=== Extrait ===
Durant le mandat de George Bush Sr,
Lafarge rendit service à la CIA en
transportant illégalement en Irak les
armes qui devaient servir ultérieurement
à la rébellion lorsque l’Irak envahirait
le Koweït et que la Coalition
internationale viendrait le libérer.
Durant la même période, Hillary
Rodham-Clinton devint administratrice de
la multinationale, fonction qu’elle
quitta lorsque son mari fut élu à la
Maison-Blanche. Le Président Bill
Clinton réduisit alors à 600 000 dollars
l’amende que son épouse n’avait pu
éviter à Lafarge. Les bonnes relations
continuent puisque la compagnie a versé
100 000 dollars à la Fondation Clinton
en 2015 et que son nouveau PDG, Eric
Olsen, n’hésite pas à se faire
photographier avec Hillary Clinton.
L’intervention
militaire russe
Retranchés dans leurs bunkers, les
jihadistes ne craignaient pas l’armée
arabe syrienne et n’avaient aucune
difficulté à tenir leurs positions.
=== Documents d'étude ===
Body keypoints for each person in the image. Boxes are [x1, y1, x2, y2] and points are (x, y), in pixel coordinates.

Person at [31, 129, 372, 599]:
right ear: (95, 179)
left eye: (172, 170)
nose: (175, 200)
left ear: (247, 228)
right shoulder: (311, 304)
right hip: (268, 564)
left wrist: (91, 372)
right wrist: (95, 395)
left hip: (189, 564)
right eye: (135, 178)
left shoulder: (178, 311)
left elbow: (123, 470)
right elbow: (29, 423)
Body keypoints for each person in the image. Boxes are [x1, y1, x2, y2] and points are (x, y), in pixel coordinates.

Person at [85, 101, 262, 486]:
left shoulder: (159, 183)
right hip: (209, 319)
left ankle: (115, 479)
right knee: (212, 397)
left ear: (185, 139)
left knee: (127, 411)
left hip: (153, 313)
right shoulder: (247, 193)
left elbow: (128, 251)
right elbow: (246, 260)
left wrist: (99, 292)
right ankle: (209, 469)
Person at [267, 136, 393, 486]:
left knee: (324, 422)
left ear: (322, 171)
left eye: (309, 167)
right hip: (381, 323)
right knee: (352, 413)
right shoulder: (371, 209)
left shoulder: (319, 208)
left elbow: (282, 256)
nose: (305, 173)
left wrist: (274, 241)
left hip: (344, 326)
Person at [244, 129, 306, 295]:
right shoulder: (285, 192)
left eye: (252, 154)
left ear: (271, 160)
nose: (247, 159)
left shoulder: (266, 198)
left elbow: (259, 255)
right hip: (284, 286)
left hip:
===
=== Documents d'étude ===
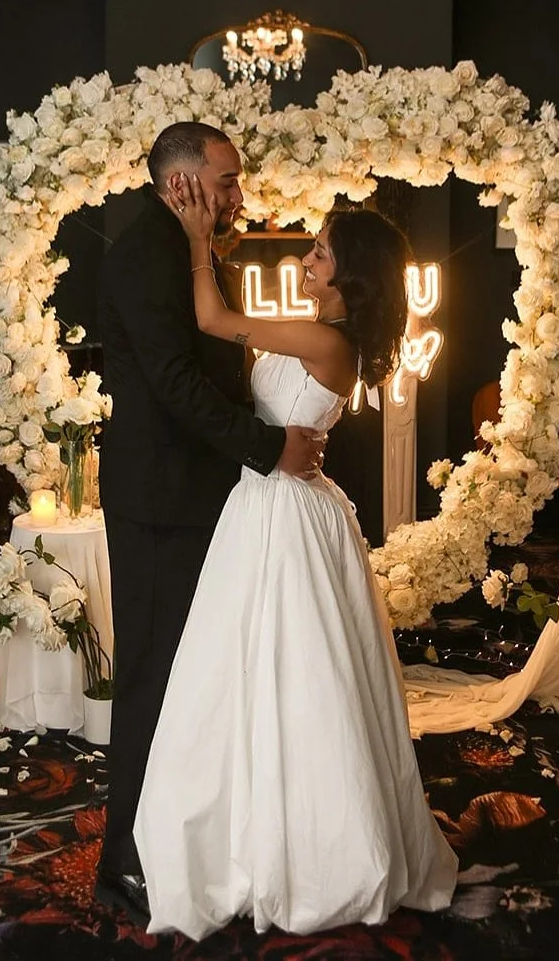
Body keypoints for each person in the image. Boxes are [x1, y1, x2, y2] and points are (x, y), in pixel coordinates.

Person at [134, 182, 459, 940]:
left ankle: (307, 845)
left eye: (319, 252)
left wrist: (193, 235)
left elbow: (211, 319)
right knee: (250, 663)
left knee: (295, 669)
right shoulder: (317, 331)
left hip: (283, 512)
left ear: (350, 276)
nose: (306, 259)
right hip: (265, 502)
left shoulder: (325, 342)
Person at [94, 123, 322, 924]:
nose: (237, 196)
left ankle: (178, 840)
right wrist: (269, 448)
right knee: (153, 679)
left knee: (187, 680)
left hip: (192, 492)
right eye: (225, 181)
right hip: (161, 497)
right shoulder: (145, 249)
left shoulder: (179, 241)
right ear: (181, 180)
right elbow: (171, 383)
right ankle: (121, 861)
===
_Travail à faire_
Poursuivez l'extrait sur Lafarge et l'intervention militaire russe à la suite de sa dernière phrase.

_Réponse attendue_
Durant deux ans, le pays se trouva coupé
en deux, le gouvernement choisissant de
protéger la population et donc
d’abandonner le terrain.
Lorsque la Russie intervient
militairement à la demande du
gouvernement syrien, sa mission était de
détruire avec des bombes pénétrantes les
bunkers des jihadistes. L’opération
devait durer trois mois, de septembre
2015 à la Noël orthodoxe (6 janvier
2016). Cependant, l’étendue des
constructions de Lafarge-Holcim s’avéra
si importante que l’armée russe eut
besoin de six mois pour les anéantir.
Conclusion
Lorsque la transnationale Lafarge-Holcim
termina sa mission au service du génie
militaire de l’Otan, elle ferma son
usine et la prêta à l’Alliance. L’usine
de Jalabiyeh fut transformée en quartier
général des Forces spéciales des
États-Unis, de la France, de la Norvège
et du Royaume-Uni qui occupaient
illégalement le Nord de la Syrie.
Contrairement à l’écran de fumée du
Monde, il ne s’agit donc pas de
la triste histoire d’une entreprise de
construction qui négocia avec des
jihadistes pour sauver son personnel. La
responsabilité de Lafarge-Holcim, c’est
son rôle central dans une vaste
opération militaire de destruction de la
Syrie ; une guerre secrète qui a coûté
la vie à des centaines de milliers de
personnes.
Thierry Meyssan
Consultant
politique, président-fondateur du
Réseau Voltaire et de la conférence
Axis for Peace. Dernier ouvrage en
français :
L’Effroyable imposture : Tome 2,
Manipulations et désinformations
(éd. JP Bertand, 2007). Compte
Twitter officiel.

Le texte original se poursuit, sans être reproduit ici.